Guiné-Bissau: Saída da ECOMIB gera alívio e desconforto
2 de setembro de 2020Ao fim de oito anos na Guiné-Bissau, a força de interposição dos Estados da África Ocidental (ECOMIB) deixa o país como o encontrou: em meio a uma crise política - talvez menos grave em relação a de 2012, quando a força militar da Comunidade Económica dos Estados de África Ocidental (CEDEAO) chegou ao país, semanas depois de um golpe de Estado.
A força veio com o objetivo de proteger as instituições públicas e os seus titulares, para a garantia da estabilidade do país.
Durante a sua permanência no solo guineense, a força militar viu-se entre elogios e críticas sobre a sua eficácia. O analista político Mariano Pina é um dos que dá nota positiva a ECOMIB.
"Eu penso que esta força, realmente, teve um papel muito importante e dissuasor na Guiné-Bissau, durante esses oito anos.

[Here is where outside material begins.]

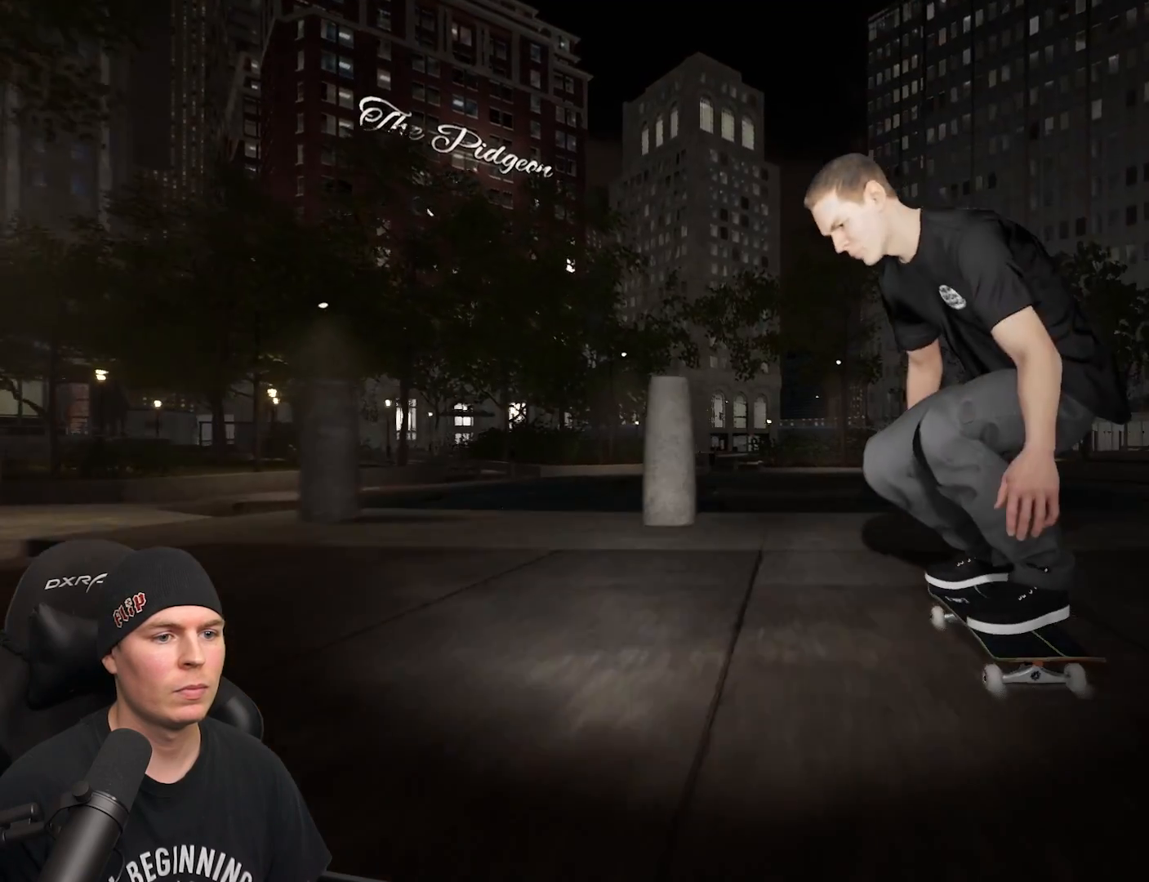
{"buttons": ["R2"], "left_stick": "center", "right_stick": "down", "events": [[50, "left_stick", "right"], [67, "R2", "down"], [117, "right_stick", "center"], [167, "left_stick", "center"], [500, "right_stick", "down"]]}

Teve um papel muito importante durante o processo eleitoral de 2014, que foi um processo que se não tivéssemos a ECOMIB, seria um processo igual ou pior do que o processo que tivemos em dezembro do ano passado", considera.
E Pina acrescenta que "depois, essa força teve um papel muito importante na questão de salvaguarda das instituições da República e dos seus representantes".
Perspetivas sem a ECOMIB
A retirada de contingente da CEDEAO pode abrir portas a três cenários possíveis na Guiné-Bissau, prevê o presidente do Movimento dos Cidadãos Conscientes e Inconformados, Sana Canté.
"O primeiro é a consolidação do poder absoluto do atual regime golpista, liderado por Umaro Sissoco Embaló. O segundo cenário terá a ver com a eventualidade do levantamento de uma força da restauração da ordem constitucional, contra o golpe e contra os atuais líderes do regime. Outro cenário é a incitação da eventual condenação do tribunal da CEDEAO, em pôr em causa a legitimidade de Umaro Sissoco Embaló, que foi reconhecido pela própria CEDEAO", enumera Canté.
Passividade e impopularidade
Vários observadores acusam a ECOMIB de passividade, quando podia ter agido em várias situações em que personalidades políticas e instituições estatais foram alvo de ataques e ocupação ilegais por agentes do Estado, como aconteceu depois da posse de Umaro Sissoco Embaló. Contudo Mariano Pina isenta a força militar da culpa.
"No último ano, o que a sociedade guineense observou não é aquela força da ECOMIB que esteve aqui a exercer um papel importante. Transformou-se numa força passiva e que não convenceu a opinião pública com a sua atuação. Mas isso tem a ver com quem manda na força. Como sabemos, a força da ECOMIB está aqui sob ordem de um comando, dos presidentes da CEDEAO", avalia o analista político.
Por outro lado, para os que valiam negativamente a ECOMIB, estas forças não vão deixar saudades. Guineenses ouvidos pela DW África nas ruas de Bissau afirmam:
"Que regressem, é isso que queremos. Que se vão e nos deixem trabalhar, nós guineenses, para resolvermos os nossos problemas", disse um cidadão guineense.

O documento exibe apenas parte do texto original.